OpenAi Whisper ASR

I have been thinking of trying to get the NPU & GPU into play with ASR but got sidetracked with a CPU based ASR lib of OPenAi’s GPT2 that really its amazing it runs on CPU but it does due to this great repo.

I thought I would post as was more than happy with the results against a Pi4
My Rock5b

rock@rock-5b:~/nvme/whisper.cpp$ ./main -m models/ggml-base.en.bin -f samples/jf                                                                                                                                   k.wav -t 8
whisper_model_load: loading model from 'models/ggml-base.en.bin'
whisper_model_load: n_vocab       = 51864
whisper_model_load: n_audio_ctx   = 1500
whisper_model_load: n_audio_state = 512
whisper_model_load: n_audio_head  = 8
whisper_model_load: n_audio_layer = 6
whisper_model_load: n_text_ctx    = 448
whisper_model_load: n_text_state  = 512
whisper_model_load: n_text_head   = 8
whisper_model_load: n_text_layer  = 6
whisper_model_load: n_mels        = 80
whisper_model_load: f16           = 1
whisper_model_load: type          = 2
whisper_model_load: mem_required  = 505.00 MB
whisper_model_load: adding 1607 extra tokens
whisper_model_load: ggml ctx size = 163.43 MB
whisper_model_load: memory size =    22.83 MB
whisper_model_load: model size  =   140.54 MB

main: processing 'samples/jfk.wav' (176000 samples, 11.0 sec), 8 threads, lang =                                                                                                                                    en, task = transcribe, timestamps = 1 ...

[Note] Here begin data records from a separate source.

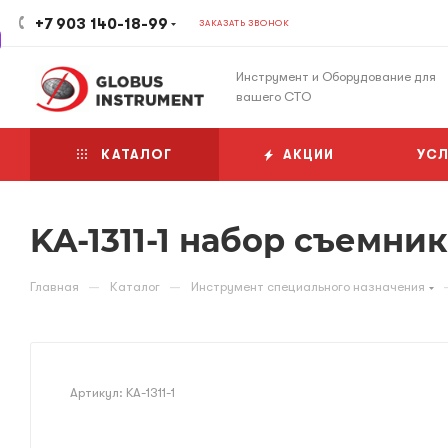
+7 903 140-18-99
ЗАКАЗАТЬ ЗВОНОК
Инструмент и Оборудование для
вашего СТО
КАТАЛОГ
АКЦИИ
УСЛ
KA-1311-1 набор съемни
—
—
Главная
Каталог
Инструмент специального назначения
Артикул:
KA-1311-1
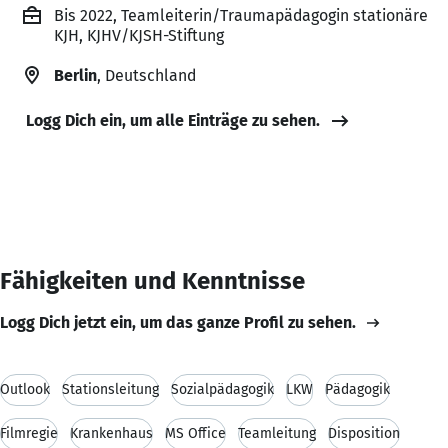
Bis 2022, Teamleiterin/Traumapädagogin stationäre
KJH, KJHV/KJSH-Stiftung
Berlin
, Deutschland
Logg Dich ein, um alle Einträge zu sehen.
Fähigkeiten und Kenntnisse
Logg Dich jetzt ein, um das ganze Profil zu sehen.
Outlook
Stationsleitung
Sozialpädagogik
LKW
Pädagogik
Filmregie
Krankenhaus
MS Office
Teamleitung
Disposition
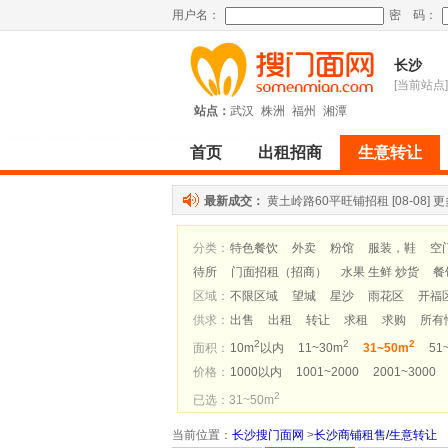
用户名：
密 码：
长沙
[当前站点]
站点：
武汉
株洲
福州
湘潭
首页
出租招商
生意转让
最新成交：
黄土岭路60平旺铺招租
[08-08]
更
分类：
特色餐饮
外卖
粉馆
服装，鞋
空
待所
门面招租（招商）
水果 生鲜 炒货
餐
区域：
不限区域
望城
星沙
雨花区
开福
供求：
出售
出租
转让
求租
求购
所有
2
2
2
面积：
10m
以内
11~30m
31~50m
51
价格：
1000以内
1001~2000
2001~3000
2
已选：31~50m
当前位置
：
长沙搜门面网
>
长沙商铺租售/生意转让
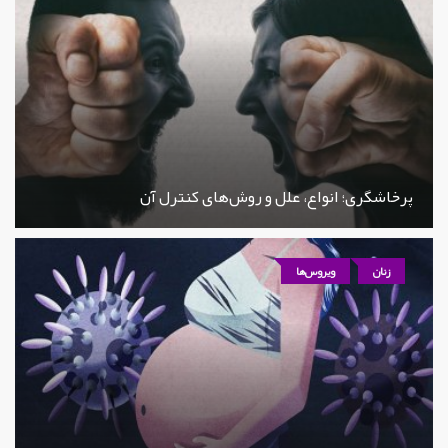
پرخاشگری؛ انواع، علل و روش‌های کنترل آن
زنان
ویروس‌ها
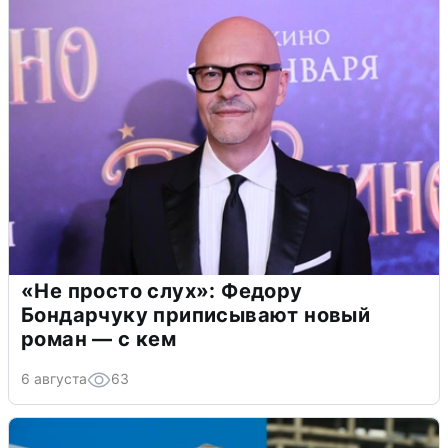
«Не просто слух»: Федору
Бондарчуку приписывают новый
роман — с кем
6 августа
63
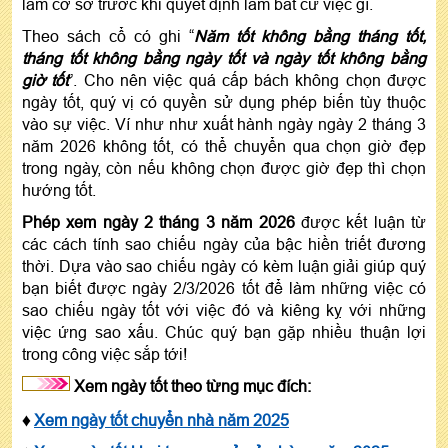
làm cơ sở trước khi quyết định làm bất cứ việc gì.
Theo sách cổ có ghi “
Năm tốt không bằng tháng tốt,
tháng tốt không bằng ngày tốt và ngày tốt không bằng
giờ tốt
”. Cho nên việc quá cấp bách không chọn được
ngày tốt, quý vị có quyền sử dụng phép biến tùy thuộc
vào sự việc. Ví như như xuất hành ngày ngày 2 tháng 3
năm 2026 không tốt, có thể chuyển qua chọn giờ đẹp
trong ngày, còn nếu không chọn được giờ đẹp thì chọn
hướng tốt.
Phép xem ngày 2 tháng 3 năm 2026
được kết luận từ
các cách tính sao chiếu ngày của bậc hiền triết đương
thời. Dựa vào sao chiếu ngày có kèm luận giải giúp quý
bạn biết được ngày 2/3/2026 tốt để làm những việc có
sao chiếu ngày tốt với việc đó và kiêng kỵ với những
việc ứng sao xấu. Chúc quý bạn gặp nhiều thuận lợi
trong công việc sắp tới!
Xem ngày tốt theo từng mục đích:
♦
Xem ngày tốt chuyển nhà năm 2025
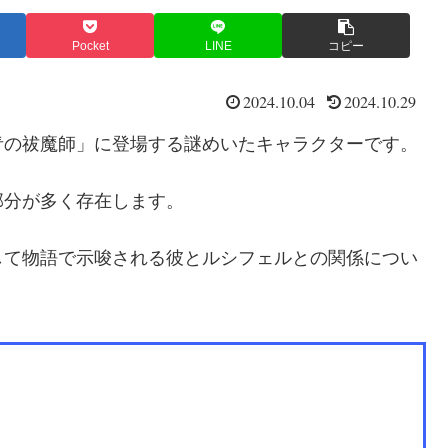
Pocket
LINE
コピー
2024.10.04
2024.10.29
青の祓魔師」に登場する謎めいたキャラクターです。
部分が多く存在します。
して物語で示唆される彼とルシフェルとの関係につい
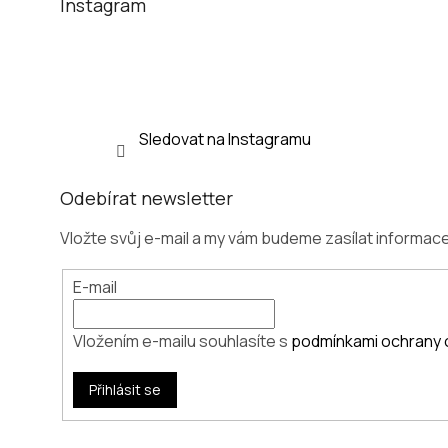
t
Instagram
í
Sledovat na Instagramu
Odebírat newsletter
Vložte svůj e-mail a my vám budeme zasílat informa
E-mail
Vložením e-mailu souhlasíte s
podmínkami ochrany 
Přihlásit se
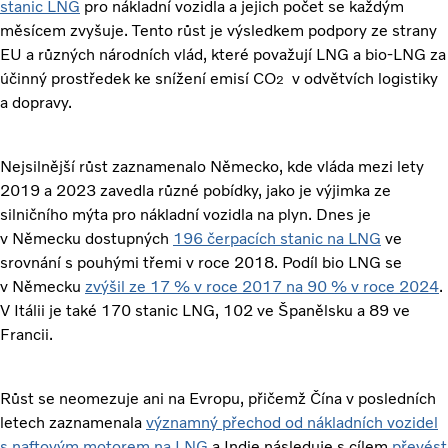
stanic LNG
pro nákladní vozidla a jejich počet se každým
měsícem zvyšuje. Tento růst je výsledkem podpory ze strany
EU a různých národních vlád, které považují LNG a bio-LNG za
účinný prostředek ke snížení emisí CO
v odvětvích logistiky
2
a dopravy.
Nejsilnější růst zaznamenalo Německo, kde vláda mezi lety
2019 a 2023 zavedla různé pobídky, jako je výjimka ze
silničního mýta pro nákladní vozidla na plyn. Dnes je
v Německu dostupných
196 čerpacích stanic na LNG
ve
srovnání s pouhými třemi v roce 2018. Podíl bio LNG se
v Německu
zvýšil ze 17 % v roce 2017 na 90 % v roce 2024
.
V Itálii je také 170 stanic LNG, 102 ve Španělsku a 89 ve
Francii.
Růst se neomezuje ani na Evropu, přičemž Čína v posledních
letech zaznamenala
významný přechod od nákladních vozidel
s naftovým motorem na LNG
a Indie následuje s cílem
převést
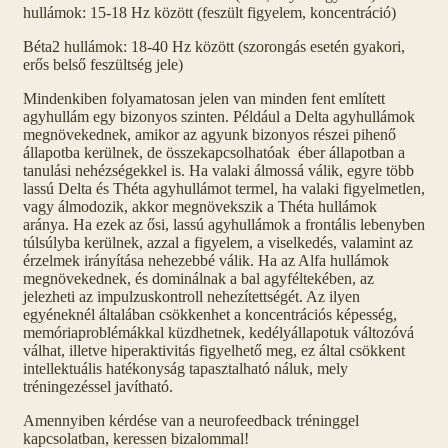
hullámok: 15-18 Hz között (feszült figyelem, koncentráció)
Béta2 hullámok: 18-40 Hz között (szorongás esetén gyakori,
erős belső feszültség jele)
Mindenkiben folyamatosan jelen van minden fent említett
agyhullám egy bizonyos szinten. Például a Delta agyhullámok
megnövekednek, amikor az agyunk bizonyos részei pihenő
állapotba kerülnek, de összekapcsolhatóak éber állapotban a
tanulási nehézségekkel is. Ha valaki álmossá válik, egyre több
lassú Delta és Théta agyhullámot termel, ha valaki figyelmetlen,
vagy álmodozik, akkor megnövekszik a Théta hullámok
aránya. Ha ezek az ősi, lassú agyhullámok a frontális lebenyben
túlsúlyba kerülnek, azzal a figyelem, a viselkedés, valamint az
érzelmek irányítása nehezebbé válik. Ha az Alfa hullámok
megnövekednek, és dominálnak a bal agyféltekében, az
jelezheti az impulzuskontroll nehezítettségét. Az ilyen
egyéneknél általában csökkenhet a koncentrációs képesség,
memóriaproblémákkal küzdhetnek, kedélyállapotuk változóvá
válhat, illetve hiperaktivitás figyelhető meg, ez által csökkent
intellektuális hatékonyság tapasztalható náluk, mely
tréningezéssel javítható.
Amennyiben kérdése van a neurofeedback tréninggel
kapcsolatban, keressen bizalommal!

[00:00:00.000 --> 00:00:11.000]   And so my fellow Americans, ask not what your                                                                                                                                    country can do for you, ask what you can do for your country.


whisper_print_timings:     load time =   313.91 ms
whisper_print_timings:      mel time =   107.60 ms
whisper_print_timings:   sample time =     0.00 ms
whisper_print_timings:   encode time =  6165.18 ms / 1027.53 ms per layer
whisper_print_timings:   decode time =   657.71 ms / 109.62 ms per layer
whisper_print_timings:    total time =  7256.87 ms

Pi4

pi@raspberrypi:~/whisper.cpp $ ./main -m models/ggml-base.en.bin -f samples/jfk.wav -t 4
whisper_model_load: loading model from 'models/ggml-base.en.bin'
whisper_model_load: n_vocab       = 51864
whisper_model_load: n_audio_ctx   = 1500
whisper_model_load: n_audio_state = 512
whisper_model_load: n_audio_head  = 8
whisper_model_load: n_audio_layer = 6
whisper_model_load: n_text_ctx    = 448
whisper_model_load: n_text_state  = 512
whisper_model_load: n_text_head   = 8
whisper_model_load: n_text_layer  = 6
whisper_model_load: n_mels        = 80
whisper_model_load: f16           = 1
whisper_model_load: type          = 2
whisper_model_load: mem_required  = 505.00 MB
whisper_model_load: adding 1607 extra tokens
whisper_model_load: ggml ctx size = 163.43 MB
whisper_model_load: memory size =    22.83 MB 
whisper_model_load: model size  =   140.54 MB

main: processing 'samples/jfk.wav' (176000 samples, 11.0 sec), 4 threads, lang = en, task = transcribe, timestamps = 1 ...


[00:00:00.000 --> 00:00:11.000]   And so my fellow Americans, ask not what your country can do for you, ask what you can do for your country.


whisper_print_timings:     load time =  1851.33 ms
whisper_print_timings:      mel time =   270.67 ms
whisper_print_timings:   sample time =     0.00 ms
whisper_print_timings:   encode time = 33790.07 ms / 5631.68 ms per layer
whisper_print_timings:   decode time =  1287.69 ms / 214.61 ms per layer
whisper_print_timings:    total time = 37281.19 ms

Rock5b 5.137 times faster than a Pi4 and haven’t even got round to using the NPU/GPU as still reading up on rknn-toolkit2 but whatever it is the above seems to favor the RK3588 when it comes to the cpu.
Yeah I am cheating slightly as loading from NVME but you can see the load time still doesn’t have that much effect.
I know the above has been optimised for ARM8.2 architecture presumably because of the new Macs, so the x3 perf over a Pi4 might be selling things short.

any updates on NPU use? This could get super interesting, especially with Llama!